Exercices:
1. Répondez aux questions suivantes d'après l'extrait sur les violences en Libye :
(a) Selon le docteur de Benghazi, quel âge avait le garçon mort d'une balle dans la tête ?
(b) D'après le Wall Street Journal, que lançaient les loyalistes pro-Khadafi depuis leurs voitures ?
(c) Combien de permis liés à des contrats avec le gouvernement bahreïnien ont été suspendus samedi ?
2. Poursuivez l'extrait sur les violences en Libye à partir de sa dernière phrase.

Un docteur dans un hôpital de Benghazi a aussi dit au réseau
d’information : « C’est un massacre ici. L’armée tire sur tous les
manifestants avec des balles réelles, je l’ai vu de mes propres yeux. Les
forces armées sont partout, même dans l’hôpital où je travaille nous ne
sommes pas en sécurité. Un garçon de 8 ans est mort l’autre jour d’une balle
dans la tête. Qu’est-ce qu’il a fait pour mériter ça? »
Le Wall Street Journal a rapporté que, « Des résidents ont dit que des
loyalistes pro-Khadafi conduisaient des voitures en tirant des grenades et
mitraillaient tout le monde dans les rues. »
Beaucoup de ses armes ont été exportées en Tunisie par la Grande-Bretagne
et la France. Samedi, le gouvernement britannique et le premier ministre
David Cameron ont suspendu huit permis pour d’autres exportations d’armes en
Lybie, ainsi que 24 permis concernant des contrats avec le gouvernement
bahreïnien. Le journal The Independant a rapporté que, depuis qu’il a pris
le pouvoir en mai, le gouvernement Cameron a délivré des permis pour les
compagnies britanniques afin qu’elles fournissent le régime de Khadafi en
« gaz lacrymogène, en munitions d'armes de poing, en véhicules militaires et
en équipement thermographique ».

Enregistrements tirés d'une collection:
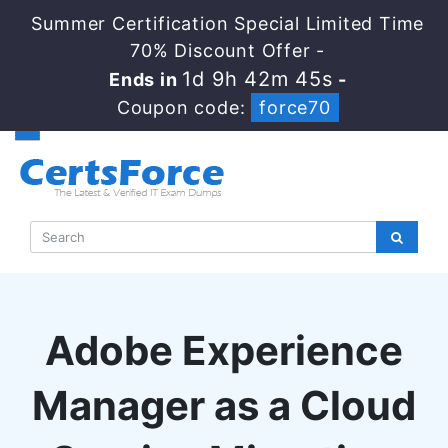
Summer Certification Special Limited Time
70% Discount Offer -
1d 9h 42m 44s
Ends in
-
Coupon code:
force70
Adobe Experience
Manager as a Cloud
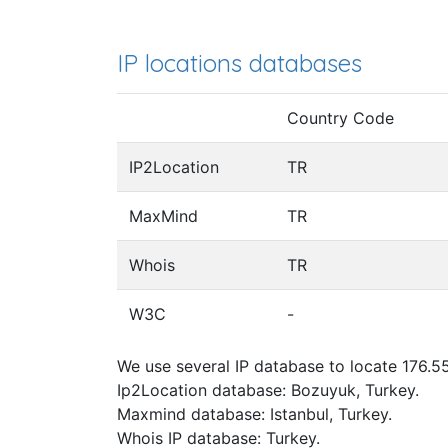
IP locations databases
Country Code
IP2Location
TR
MaxMind
TR
Whois
TR
W3C
-
We use several IP database to locate 176.55
Ip2Location database: Bozuyuk, Turkey.
Maxmind database: Istanbul, Turkey.
Whois IP database: Turkey.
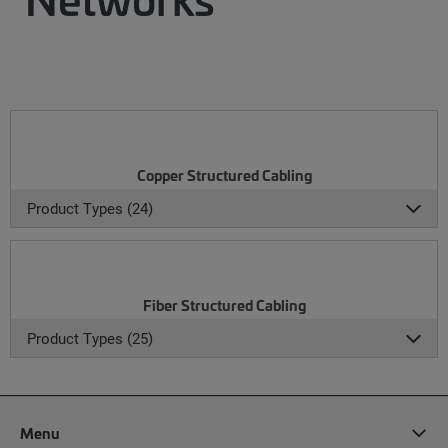
Copper Structured Cabling
Product Types (24)
Fiber Structured Cabling
Product Types (25)
Menu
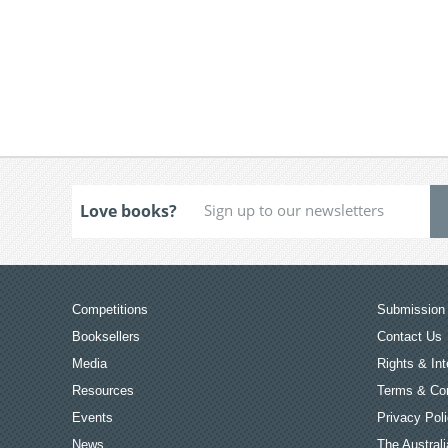
Love books?
Competitions
Submission 
Booksellers
Contact Us
Media
Rights & Int
Resources
Terms & Con
Events
Privacy Pol
News
The Australi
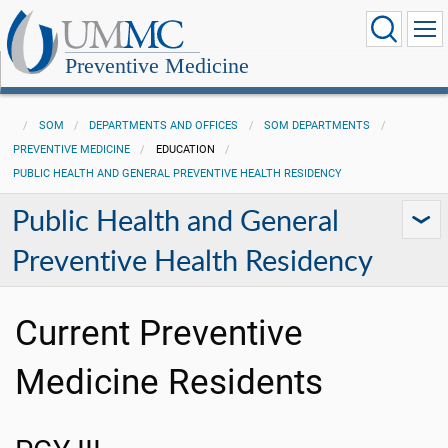
Preventive Medicine
SOM
DEPARTMENTS AND OFFICES
SOM DEPARTMENTS
PREVENTIVE MEDICINE
EDUCATION
PUBLIC HEALTH AND GENERAL PREVENTIVE HEALTH RESIDENCY
Public Health and General
Preventive Health Residency
Current Preventive
Medicine Residents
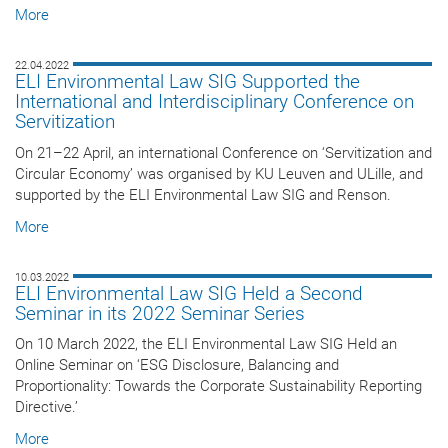
More
22.04.2022
ELI Environmental Law SIG Supported the
International and Interdisciplinary Conference on
Servitization
On 21–22 April, an international Conference on ‘Servitization and
Circular Economy’ was organised by KU Leuven and ULille, and
supported by the ELI Environmental Law SIG and Renson.
More
10.03.2022
ELI Environmental Law SIG Held a Second
Seminar in its 2022 Seminar Series
On 10 March 2022, the ELI Environmental Law SIG Held an
Online Seminar on ‘ESG Disclosure, Balancing and
Proportionality: Towards the Corporate Sustainability Reporting
Directive.’
More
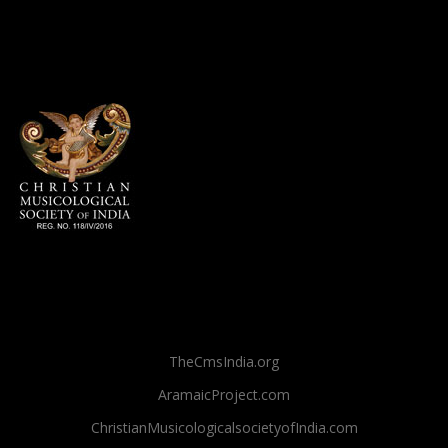
TheCmsIndia.org
AramaicProject.com
ChristianMusicologicalsocietyofIndia.com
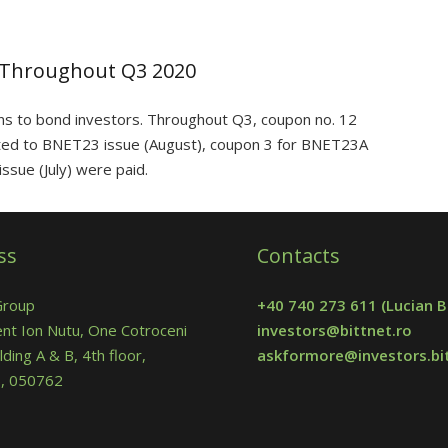
 Throughout Q3 2020
ns to bond investors. Throughout Q3, coupon no. 12
ted to BNET23 issue (August), coupon 3 for BNET23A
ssue (July) were paid.
ss
Contacts
Group
+40 740 273 611
(Lucian B
nt Ion Nutu, One Cotroceni
investors@bittnet.ro
lding A & B, 4th floor,
askformore@investors.bit
 5, 050762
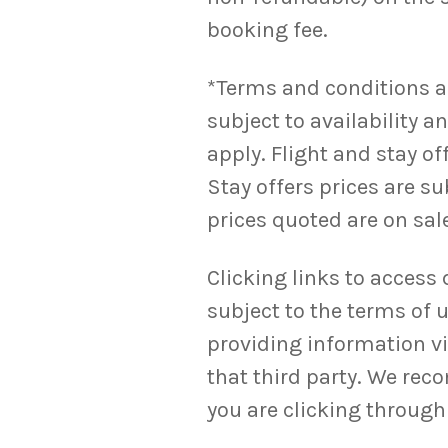
booking fee.
*Terms and conditions appl
subject to availability 
apply. Flight and stay o
Stay offers prices are su
prices quoted are on sale
Clicking links to access 
subject to the terms of u
providing information via
that third party. We rec
you are clicking through 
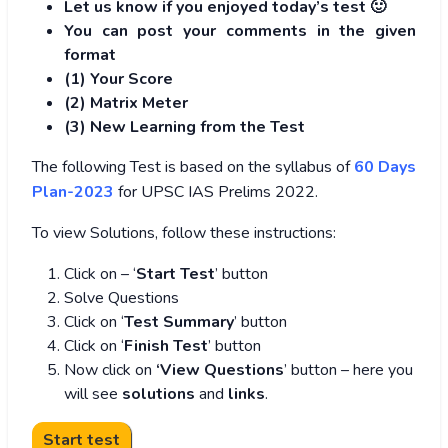
Let us know if you enjoyed today’s test 🙂
You can post your comments in the given
format
(1) Your Score
(2) Matrix Meter
(3
) New Learning from the Test
The following Test is based on the syllabus of
60 Days
Plan-2023
for UPSC IAS Prelims 2022.
To view Solutions, follow these instructions:
Click on – ‘
Start Test
’ button
Solve Questions
Click on ‘
Test Summary
’ button
Click on ‘
Finish Test
’ button
Now click on
‘View Questions
’ button – here you
will see
solutions
and
links
.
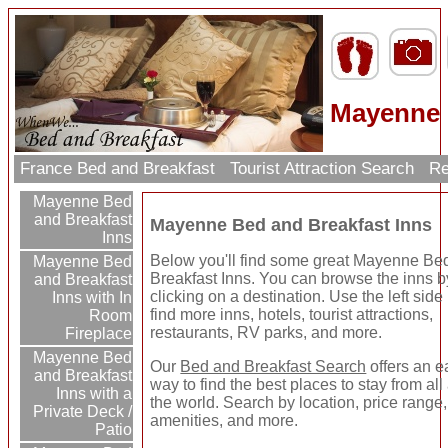
Mayenne 
France Bed and Breakfast
Tourist Attraction Search
Re
Mayenne Bed
and Breakfast
Mayenne Bed and Breakfast Inns
Inns
Below you'll find some great Mayenne Be
Mayenne Bed
Breakfast Inns. You can browse the inns b
and Breakfast
clicking on a destination. Use the left side 
Inns with In
find more inns, hotels, tourist attractions,
Room
restaurants, RV parks, and more.
Fireplace
Mayenne Bed
Our
Bed and Breakfast Search
offers an e
and Breakfast
way to find the best places to stay from al
Inns with a
the world. Search by location, price range,
Private Deck /
amenities, and more.
Patio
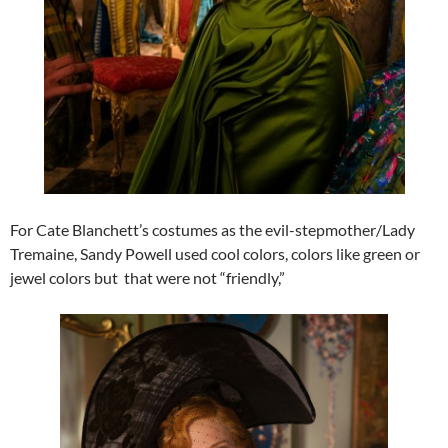
For Cate Blanchett’s costumes as the evil-stepmother/Lady
Tremaine, Sandy Powell used cool colors, colors like green or
jewel colors but that were not “friendly,”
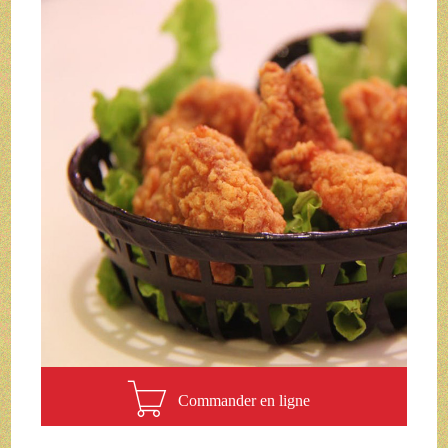
Commander en ligne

Résultats:
1.
(a) Il avait 8 ans.
(b) Ils lançaient des grenades.
(c) 24 permis ont été suspendus.

2.
Plusieurs sources ont affirmé que l’armée avait tiré dans des foules de
personnes en deuil assistant aux funérailles de ceux tués plus tôt par les
forces du gouvernement.
Les manifestants ont aussi allégué que plusieurs de ces forces sont des
mercenaires étrangers provenant du Tchad, de la Tunisie et d’autres pays
d’Afrique. Fatih, une sans-emploi de 26 ans qui réside à Benghazi, a dit à
Al-Jazira que plusieurs des personnes étrangères composant les forces de
sécurité ne parlaient que français, et non arabe, « ce qui fait qu'il est
impossible de les raisonner ». Elle ajouta : « Ils ne posent aucune question
– ils tirent à balle réelle. Des innocents sont victimes de tout cela. Ils
sont tués seulement pour être restés à la maison. Les forces de sécurité
fouillent toutes les maisons à la recherche d'armes. »
Des batailles ont été rapportées dans d’autres villes et villages à l’est
du pays. À Al Bayda, une ville d’environ 200 000 personnes près de la
frontière égyptienne, des résidents ont dit que la police locale s’est
jointe aux forces antigouvernementales et ont attaqué la deuxième brigade
militaire, forçant les soldats à retraiter aux abords de la ville. À
Ajdabiya, une ville située à 160 kilomètres au sud de Benghazi, Al-Jazira a
rapporté que les protestataires ont annoncé que cette ville était « libre »
après avoir rasé les quartiers généraux du Comité révolutionnaire de Khadafi
et quatorze autres édifices gouvernementaux.
Les troubles se sont propagés de l’est vers la capitale Tripoli, ainsi
que d’autres centres urbains situés dans l’ouest du pays. Tard la nuit
dernière, jusqu’à 2000 protestataires ont défié la répression du
gouvernement et se sont rassemblés à Tripoli. Ils auraient brûlé un portrait
de Khadafi et scandé des slogans antigouvernementaux.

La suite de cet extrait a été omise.